Connect with a VNC viewer to 192.168.1.100:1
And here it is… the graphical installer! Have fun with CentOS on APU :slight_smile:

##After the reboot
you’ll be able to install NethServer by following : docs.nethserver.org/en/latest/installation.html#install-on-centos.
[1]: http://www.pcengines.ch/apu.htm

1 Like

Great Man , but does it enought APU for normal work of NS ? How about Ethernet (all 3 ports works corect )?

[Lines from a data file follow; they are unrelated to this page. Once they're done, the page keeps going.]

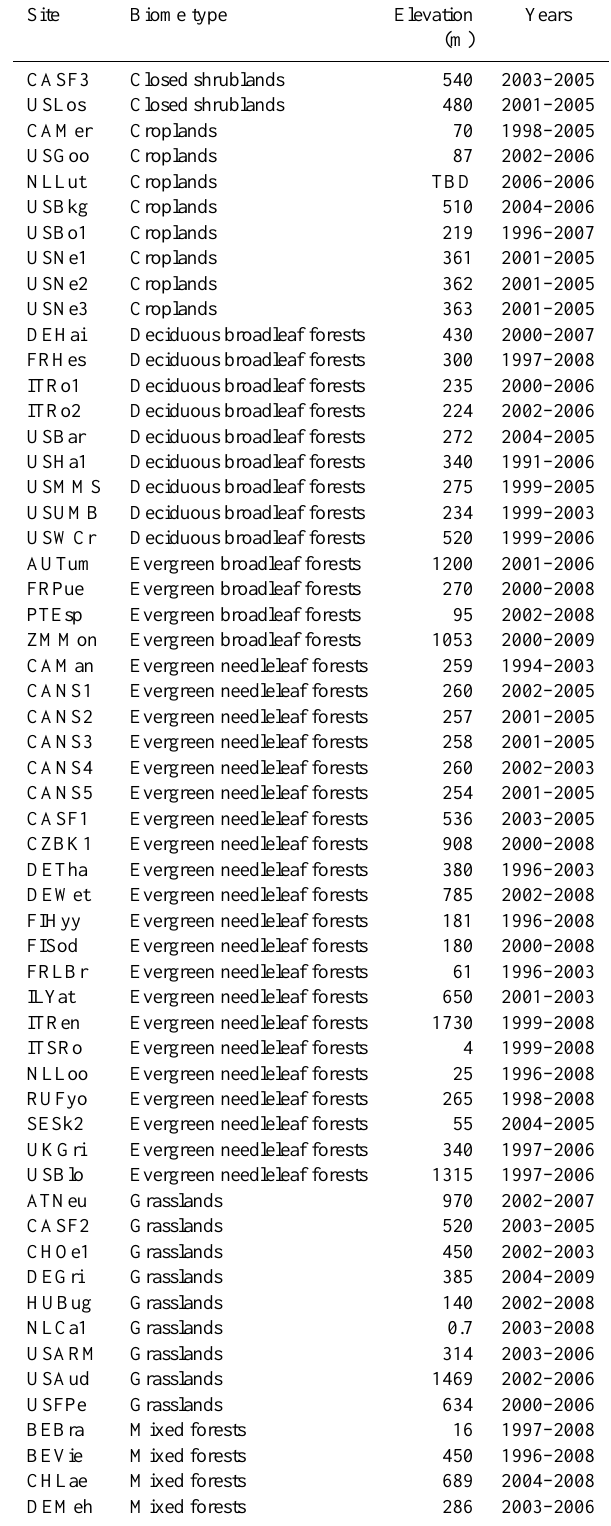
Table 1. Summary of the FLUXNET sites used in this study. More site information can be found at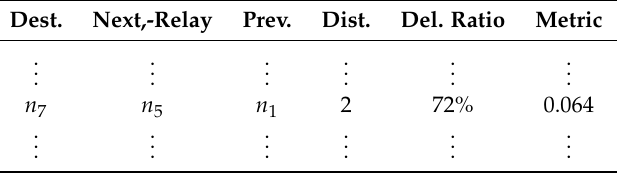
Table 2. Routing Table of n 2 in Figure 3.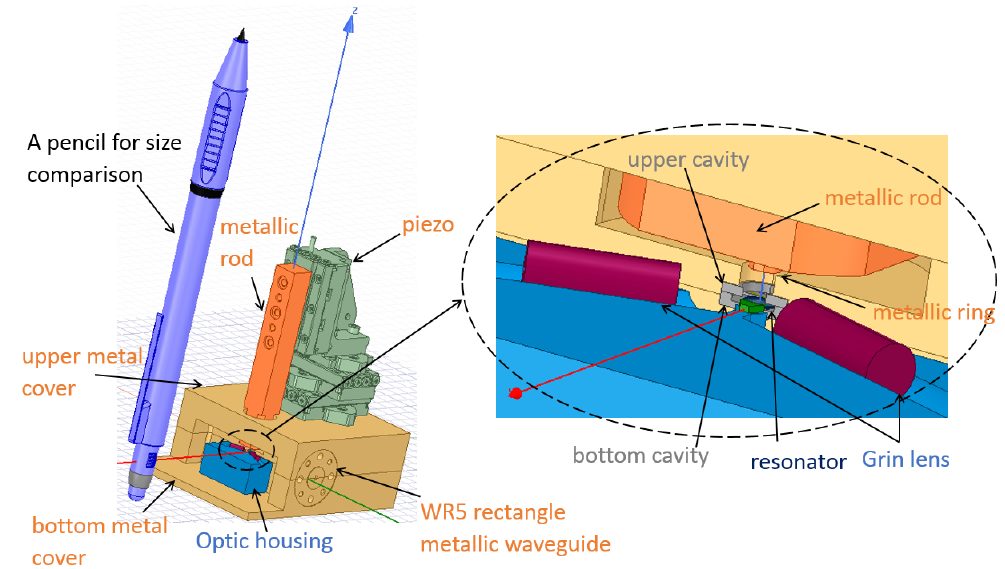
Figure 9. Overview of the integrated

I use 2Ethernets one for WAN and the other for LAN
You could use the third one as a DMZ

It could also being use as a Personal Home Server, like a replacement of Yunohost :wink:

they pingback : http://pcengines.ch/howto.php#images

As far as i know it is very expensive board , Raspberry Pi is much cheaper :slight_smile:

130CHF with a SSD 16GB 2GB of RAM and a AMD Geode 600Mhz

I don’t know about Raspi2 but Raspi B you have a SDCard as HD, 500Mhz, 1xNIC and 512MB of RAM for around 80CHF

I have this comment in my PXE default (running on NethServer):

# Set "console 0" for serial console
# hanging at boot (i.e. apu). 
#
# CONSOLE: If flag_val is 0, disable output to the normal video console. 
#   If flag_val is 1, enable output to the video console (this is the default.) 
#   Some BIOSes try to forward this to the serial console
#   which can make a total mess of things, so this option lets 
#   you disable the video console on these system
#
console 1

You need this to offer a menu for PXE install (I use it to install different OS). And I have a network rescue image for error recovery.

you means console 0 should be in /tftpboot/pxelinux.cfg/default in the kernel line ?
do you have a concrete exemple, because i’m not sure I understand.

console 0 should be at top of pxelinux.cfg/default to be able to display a boot menu via pxe.
Since you don’t have a menu (pxe install only of nethserver) you don’t need it.

So you propose to replace serial 0 by console 0
or just add console 0 before serial 0 ?

Usually i’m using this over the Net with VNC so no serial / console

No, I just wanted to add one information about a problem that APU has with syslinux. No modifications needed to your howto. But if someone find that its APU hangs, here he will find the solution (adding a line β€œconsole 0”).

2 Likes

@JOduMonT you could append @filippo_carletti’s information as a small note to your howto :pencil:

Good morning. Is it possible to have an .img of the installation? I have an APU mb, but I’m not so skilled to prepare everything…

You don’t need an img, really. Boot from usb and adjust the syslinux command line as pre instructions above. I’ve used this method many times.

@Riccardo_F_Capra
Also worth to try
install Nethserver as a VirtualMachine
than boot your VM with GRML or any livecd
and dd over ssh with something like this :

dd if=/dev/$LocalSourceHD | ssh -c'blowfish' root@$PCEngineIP 'dd of=/dev/$DestinationHD'

I did something like this for CloudProvider don’t allow to mount a CDROM and it works well.
Now don’t forget, your $LocalSourceHD need to be smaller than your $DestinationHD
It easy to grow it after; LVM, xfs or ext4 don’t really matter

I personally never try with a PCEngine but; it might not work because the HD controller.